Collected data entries
-------

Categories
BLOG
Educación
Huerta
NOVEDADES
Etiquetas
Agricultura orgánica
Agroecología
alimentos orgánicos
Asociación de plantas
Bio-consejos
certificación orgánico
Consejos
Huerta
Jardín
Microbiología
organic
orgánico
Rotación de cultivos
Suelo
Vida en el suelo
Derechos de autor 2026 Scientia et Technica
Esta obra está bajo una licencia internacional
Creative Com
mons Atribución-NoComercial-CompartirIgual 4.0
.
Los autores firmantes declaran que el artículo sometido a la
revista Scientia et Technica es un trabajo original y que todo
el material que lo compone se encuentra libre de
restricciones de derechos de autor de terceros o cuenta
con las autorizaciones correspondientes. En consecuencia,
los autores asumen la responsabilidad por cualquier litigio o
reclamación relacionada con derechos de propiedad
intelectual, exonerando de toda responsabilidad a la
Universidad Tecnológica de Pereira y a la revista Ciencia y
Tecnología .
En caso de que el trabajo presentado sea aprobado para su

-------

Output all of the data without altering a single line.

Categories
BLOG
Educación
Huerta
NOVEDADES
Etiquetas
Agricultura orgánica
Agroecología
alimentos orgánicos
Asociación de plantas
Bio-consejos
certificación orgánico
Consejos
Huerta
Jardín
Microbiología
organic
orgánico
Rotación de cultivos
Suelo
Vida en el suelo
Derechos de autor 2026 Scientia et Technica
Esta obra está bajo una licencia internacional
Creative Com
mons Atribución-NoComercial-CompartirIgual 4.0
.
Los autores firmantes declaran que el artículo sometido a la
revista Scientia et Technica es un trabajo original y que todo
el material que lo compone se encuentra libre de
restricciones de derechos de autor de terceros o cuenta
con las autorizaciones correspondientes. En consecuencia,
los autores asumen la responsabilidad por cualquier litigio o
reclamación relacionada con derechos de propiedad
intelectual, exonerando de toda responsabilidad a la
Universidad Tecnológica de Pereira y a la revista Ciencia y
Tecnología .
En caso de que el trabajo presentado sea aprobado para su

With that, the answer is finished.